Version: 1.0.0
Status: Draft
Date: 2026-02-24
Authors: DUBSOpenHub
License: MIT
Shadow Score is a framework-agnostic metric for measuring the quality of AI-generated code. It quantifies the difference between what an AI implementation agent tested for itself and what an independent, specification-derived test suite actually requires. A Shadow Score of 0% means the implementation's own tests fully anticipated the acceptance criteria. A high Shadow Score reveals blind spots — requirements the AI "thought" it covered but didn't.
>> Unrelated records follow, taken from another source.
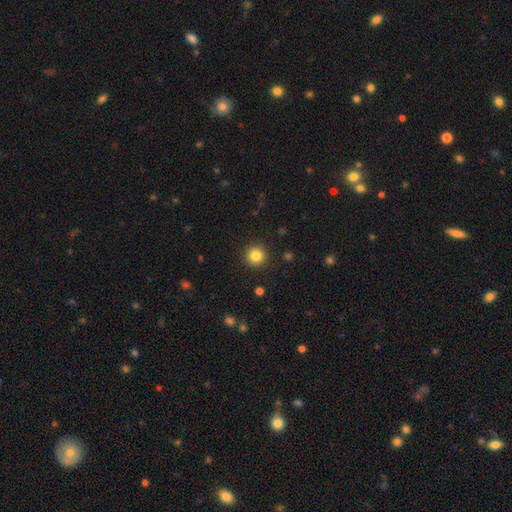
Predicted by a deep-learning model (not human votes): Q: Smooth or featured?
A: smooth (84%); runner-up: star or artifact (11%)
Q: How rounded?
A: round (95%); runner-up: in between (4%)
Q: Merging?
A: none (92%); runner-up: minor disturbance (5%)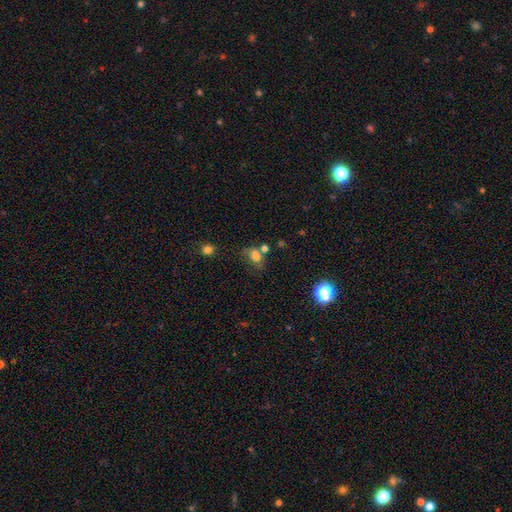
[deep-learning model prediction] Smooth or featured?
  - smooth: 70% *
  - star or artifact: 16%
  - featured or disk: 14%
How rounded?
  - in between: 75% *
  - round: 22%
  - cigar-shaped: 2%
Merging?
  - none: 42% *
  - merger: 23%
  - minor disturbance: 22%
  - major disturbance: 13%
Shadow Score is computed using the Sealed-Envelope Protocol, a testing methodology where acceptance tests are generated from the specification before code is written and hidden from the implementation agent throughout the build process.
Most AI coding tools write code and tests together. The AI generates an implementation, then writes tests that validate what it built — not what was required. These tests almost always pass, creating a false sense of quality.
This is analogous to a student writing both the exam and the answer key. A 100% score is guaranteed but meaningless.
The industry lacks a standardized, quantitative metric for answering: "How well did the AI understand and implement the specification, independent of its own self-assessment?"
Existing metrics fall short:
| Metric | Limitation |
|---|---|
| Test pass rate | AI writes tests to match its own code — circular |
| Code coverage | Measures lines executed, not requirements fulfilled |
| Human code review | Subjective, expensive, doesn't scale |
| LLM-as-judge | Another AI evaluating AI — same blindness risk |
Shadow Score introduces an independent, adversarial quality signal by separating test authorship from code authorship and measuring the delta. It answers a specific question: "What percentage of specification requirements did the implementation fail to satisfy, as measured by tests the implementer never saw?"
| Role | Responsibility | Information Access |
|---|---|---|
| Specifier | Produces the specification (requirements, acceptance criteria) | Full project context |
| Seal Author | Generates specification tests (sealed tests) from the spec | Specification ONLY — never code, never architecture |
| Implementer | Writes code and implementation tests (open tests) | Specification + architecture — NEVER sealed tests |
| Validator | Runs all tests and computes Shadow Score | Full access: code + sealed tests + open tests |
In an AI agent pipeline, each role is typically a separate agent invocation with isolated context. In a human workflow, roles may be assigned to different team members.
-
Sealed Tests (
S): Tests generated from the specification before any implementation exists. These tests are hidden from the Implementer. They validate requirements, not implementation details. -
Open Tests (
O): Tests written by the Implementer alongside the code. These validate the Implementer's own understanding of the requirements.
Shadow Score = (Sf / St) × 100
Where:
Sf= Number of sealed tests that failedSt= Total number of sealed tests- Result is expressed as a percentage (0–100)
| Score | Level | Indicator | Meaning |
|---|---|---|---|
| 0% | Perfect | ✅ | Implementer's tests covered everything the sealed tests checked |
| 1–15% | Minor | 🟢 | Small blind spots — likely edge cases or boundary conditions |
| 16–30% | Moderate | 🟡 | Meaningful gaps — Implementer missed some scenarios |
| 31–50% | Significant | 🟠 | Major gaps — review the Implementer's testing approach |
| >50% | Critical | 🔴 | Fundamental quality issues — consider re-implementation |
These optional metrics provide additional context alongside the primary Shadow Score:
- Coverage Delta:
|sealed_categories_tested - open_categories_tested|— measures how many types of scenarios (happy path, edge case, error handling, security) differ between suites. - Overlap Ratio:
matching_scenarios / St— measures how many sealed test scenarios the Implementer independently anticipated. - Hardening Velocity:
gap_reduction_per_cycle— measures how quickly the Shadow Score decreases during iterative fixing.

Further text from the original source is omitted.